TASK OBJECTIVE: Set down the Charcot's foot passage below word for word, from "Offloading with a" to "the affected extremity.".

TEXT PASSAGE:

Offloading with a knee-high nonremovable device is the mainstay of treatment of Charcot’s foot to inhibit the progression of deformities and to assist dislocation and fracture healing. Removable knee-high devices, such as air casts, are an acceptable alternative option that provides the benefit of bathing and regular inspection of the affected extremity.

However, even in cases where the correct off-loading device is applied and remission is achieved, in many cases, the disease recurs. Remission is usually clinically defined as the temperature difference falling below 2⁰ C between the affected and the contralateral lower extremity. Time to remission differs significantly between different countries. A retrospective analysis in Australia that included 27 patients, reported a median resolution time of 4.3 months [11]. In the United Kingdom, Charcot’s Disease in the United Kingdom study showed that median resolution time ranged between 9 and 12 months, depending on the off-loading modality [12], whilst data from the United States report a mean resolution time of 7.1 months [13]. Reactivation is defined as new-onset edema and temperature increase > 2°C between the affected and the contralateral foot [14], and its frequency has been found in different studies between 8% and 23% [15–17].

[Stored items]
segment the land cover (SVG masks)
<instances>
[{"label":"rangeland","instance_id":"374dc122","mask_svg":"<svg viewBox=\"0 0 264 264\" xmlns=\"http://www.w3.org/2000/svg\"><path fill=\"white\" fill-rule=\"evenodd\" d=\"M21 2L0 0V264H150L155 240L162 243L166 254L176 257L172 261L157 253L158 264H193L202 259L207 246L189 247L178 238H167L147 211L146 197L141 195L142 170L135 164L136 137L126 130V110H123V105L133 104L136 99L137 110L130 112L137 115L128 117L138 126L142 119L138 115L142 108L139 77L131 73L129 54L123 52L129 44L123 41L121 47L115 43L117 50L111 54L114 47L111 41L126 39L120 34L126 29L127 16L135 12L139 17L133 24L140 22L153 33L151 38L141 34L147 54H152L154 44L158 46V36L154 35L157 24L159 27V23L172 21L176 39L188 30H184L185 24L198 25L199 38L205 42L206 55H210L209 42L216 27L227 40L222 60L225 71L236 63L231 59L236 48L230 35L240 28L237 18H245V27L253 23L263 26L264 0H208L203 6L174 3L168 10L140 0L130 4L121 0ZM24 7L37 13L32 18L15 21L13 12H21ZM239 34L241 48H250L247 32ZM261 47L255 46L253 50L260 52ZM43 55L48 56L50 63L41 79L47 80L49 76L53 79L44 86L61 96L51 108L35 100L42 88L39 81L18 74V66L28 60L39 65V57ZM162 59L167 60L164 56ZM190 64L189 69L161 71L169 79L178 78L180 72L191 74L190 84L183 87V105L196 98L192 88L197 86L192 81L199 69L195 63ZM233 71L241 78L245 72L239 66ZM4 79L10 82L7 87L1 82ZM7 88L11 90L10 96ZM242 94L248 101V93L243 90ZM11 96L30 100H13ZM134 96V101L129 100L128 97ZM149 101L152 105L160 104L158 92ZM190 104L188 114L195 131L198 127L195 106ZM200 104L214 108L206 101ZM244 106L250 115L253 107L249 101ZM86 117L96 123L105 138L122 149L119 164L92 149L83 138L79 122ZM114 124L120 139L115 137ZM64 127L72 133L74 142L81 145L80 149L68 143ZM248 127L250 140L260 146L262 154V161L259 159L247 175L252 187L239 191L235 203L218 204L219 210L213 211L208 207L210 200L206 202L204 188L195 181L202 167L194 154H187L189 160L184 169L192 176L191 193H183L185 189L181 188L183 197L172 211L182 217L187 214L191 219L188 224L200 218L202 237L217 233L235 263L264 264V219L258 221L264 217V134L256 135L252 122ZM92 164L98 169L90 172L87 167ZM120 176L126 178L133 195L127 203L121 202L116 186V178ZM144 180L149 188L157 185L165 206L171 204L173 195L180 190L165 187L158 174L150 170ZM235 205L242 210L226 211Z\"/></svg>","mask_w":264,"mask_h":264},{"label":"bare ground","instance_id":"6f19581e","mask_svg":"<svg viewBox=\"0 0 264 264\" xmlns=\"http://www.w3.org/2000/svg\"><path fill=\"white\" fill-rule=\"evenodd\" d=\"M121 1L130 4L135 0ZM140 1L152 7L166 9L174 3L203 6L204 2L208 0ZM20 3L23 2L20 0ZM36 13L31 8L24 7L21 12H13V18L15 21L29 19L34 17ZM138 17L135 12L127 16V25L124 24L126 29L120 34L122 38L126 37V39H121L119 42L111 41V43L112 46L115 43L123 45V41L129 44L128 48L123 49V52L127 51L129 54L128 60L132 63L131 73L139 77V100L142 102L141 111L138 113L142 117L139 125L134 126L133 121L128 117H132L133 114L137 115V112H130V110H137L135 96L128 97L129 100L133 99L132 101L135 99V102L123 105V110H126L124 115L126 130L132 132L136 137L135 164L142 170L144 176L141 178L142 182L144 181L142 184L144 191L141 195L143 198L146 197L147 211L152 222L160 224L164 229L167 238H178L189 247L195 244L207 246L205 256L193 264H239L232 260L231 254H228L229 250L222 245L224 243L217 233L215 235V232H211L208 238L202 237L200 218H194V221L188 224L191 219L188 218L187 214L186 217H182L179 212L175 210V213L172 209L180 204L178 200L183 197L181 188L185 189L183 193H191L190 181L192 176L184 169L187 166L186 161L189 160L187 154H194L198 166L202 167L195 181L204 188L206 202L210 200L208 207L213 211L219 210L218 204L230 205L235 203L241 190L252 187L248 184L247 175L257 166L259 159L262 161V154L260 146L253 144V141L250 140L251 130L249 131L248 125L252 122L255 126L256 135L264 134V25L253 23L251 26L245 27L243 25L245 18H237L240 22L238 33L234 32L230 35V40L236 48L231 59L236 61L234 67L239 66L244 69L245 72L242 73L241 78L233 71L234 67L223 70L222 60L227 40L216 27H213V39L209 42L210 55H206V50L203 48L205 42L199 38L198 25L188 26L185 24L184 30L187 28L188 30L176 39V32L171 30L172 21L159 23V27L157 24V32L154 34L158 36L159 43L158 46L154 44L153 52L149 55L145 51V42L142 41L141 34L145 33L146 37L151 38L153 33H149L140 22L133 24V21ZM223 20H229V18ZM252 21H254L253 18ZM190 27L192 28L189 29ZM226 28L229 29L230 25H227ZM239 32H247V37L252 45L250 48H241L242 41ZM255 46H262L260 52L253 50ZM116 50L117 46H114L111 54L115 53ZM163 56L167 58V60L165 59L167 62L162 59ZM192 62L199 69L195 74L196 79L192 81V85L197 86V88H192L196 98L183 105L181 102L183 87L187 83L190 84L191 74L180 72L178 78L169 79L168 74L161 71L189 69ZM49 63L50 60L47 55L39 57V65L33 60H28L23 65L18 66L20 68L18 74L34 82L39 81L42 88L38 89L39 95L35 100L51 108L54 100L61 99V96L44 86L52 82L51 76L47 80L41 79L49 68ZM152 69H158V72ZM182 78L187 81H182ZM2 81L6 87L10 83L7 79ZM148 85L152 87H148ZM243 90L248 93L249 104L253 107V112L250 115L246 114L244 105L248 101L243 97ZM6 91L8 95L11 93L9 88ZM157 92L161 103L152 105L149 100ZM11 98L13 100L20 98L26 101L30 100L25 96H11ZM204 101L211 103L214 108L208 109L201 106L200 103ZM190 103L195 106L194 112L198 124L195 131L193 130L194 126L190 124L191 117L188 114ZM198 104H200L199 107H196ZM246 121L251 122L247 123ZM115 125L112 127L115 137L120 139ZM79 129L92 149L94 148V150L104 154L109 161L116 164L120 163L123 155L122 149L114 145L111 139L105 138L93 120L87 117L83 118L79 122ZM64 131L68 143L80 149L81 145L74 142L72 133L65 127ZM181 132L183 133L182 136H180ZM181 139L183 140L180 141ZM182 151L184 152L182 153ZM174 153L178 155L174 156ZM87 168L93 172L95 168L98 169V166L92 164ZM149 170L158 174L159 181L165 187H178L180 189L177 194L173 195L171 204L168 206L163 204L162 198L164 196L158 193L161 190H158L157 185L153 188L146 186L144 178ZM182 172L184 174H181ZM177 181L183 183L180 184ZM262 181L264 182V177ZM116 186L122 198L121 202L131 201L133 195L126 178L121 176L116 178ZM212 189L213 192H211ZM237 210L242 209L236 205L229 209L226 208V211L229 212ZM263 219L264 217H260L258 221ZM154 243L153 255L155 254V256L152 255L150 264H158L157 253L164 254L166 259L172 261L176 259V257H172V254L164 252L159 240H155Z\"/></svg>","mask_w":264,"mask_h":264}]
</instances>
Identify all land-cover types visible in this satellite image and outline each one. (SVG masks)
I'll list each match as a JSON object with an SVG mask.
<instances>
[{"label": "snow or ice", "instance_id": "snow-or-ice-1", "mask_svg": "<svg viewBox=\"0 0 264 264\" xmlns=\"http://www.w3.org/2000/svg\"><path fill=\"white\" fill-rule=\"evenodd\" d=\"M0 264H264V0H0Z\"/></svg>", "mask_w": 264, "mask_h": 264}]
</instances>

TASK SOLUTION:
Offloading with a knee-high nonremovable device is the mainstay of treatment of Charcot’s foot to inhibit the progression of deformities and to assist dislocation and fracture healing. Removable knee-high devices, such as air casts, are an acceptable alternative option that provides the benefit of bathing and regular inspection of the affected extremity.